*WHAT IS NEEDED*: All that is needed is the line containing "left elbow: (268, 294)" together with each line after it, transcribed exactly to the end of the records.

*INPUT DATA*:
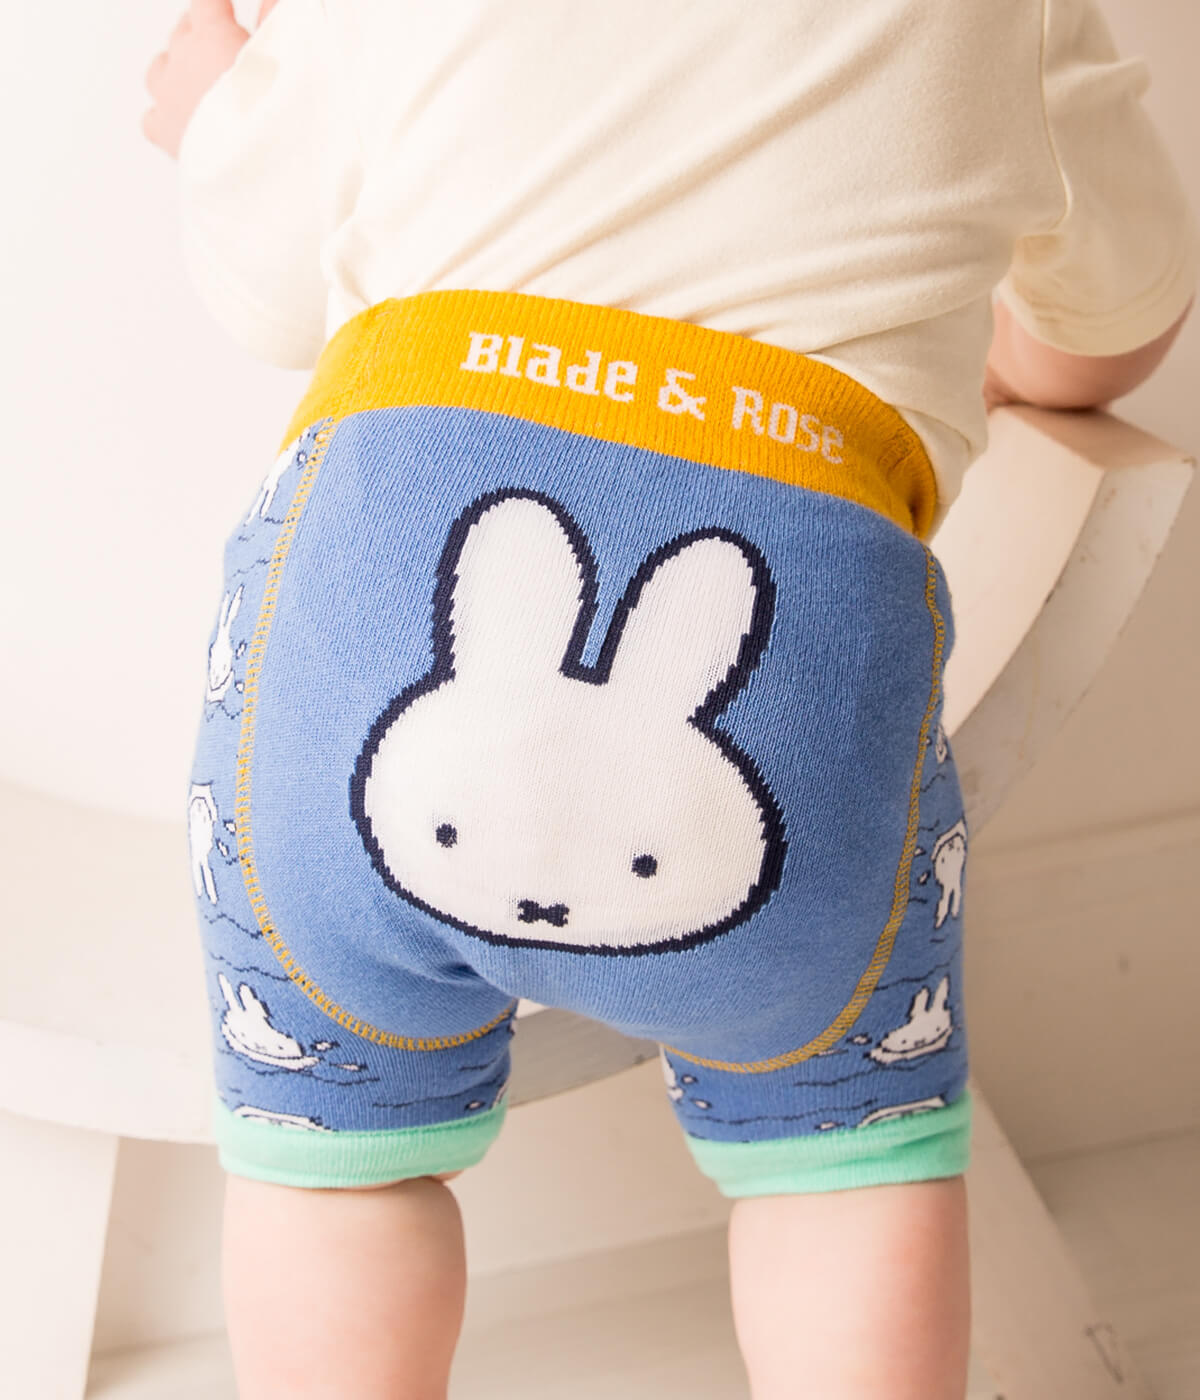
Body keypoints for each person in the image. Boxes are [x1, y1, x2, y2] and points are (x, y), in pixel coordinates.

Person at [143, 3, 1196, 1397]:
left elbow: (268, 294)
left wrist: (218, 122)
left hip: (376, 606)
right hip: (799, 632)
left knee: (333, 1179)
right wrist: (1015, 361)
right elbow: (1124, 313)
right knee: (843, 1173)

*ANSWER FOR THIS EXERCISE*:
left elbow: (268, 294)
left wrist: (218, 122)
left hip: (376, 606)
right hip: (799, 632)
left knee: (333, 1179)
right wrist: (1015, 361)
right elbow: (1124, 313)
right knee: (843, 1173)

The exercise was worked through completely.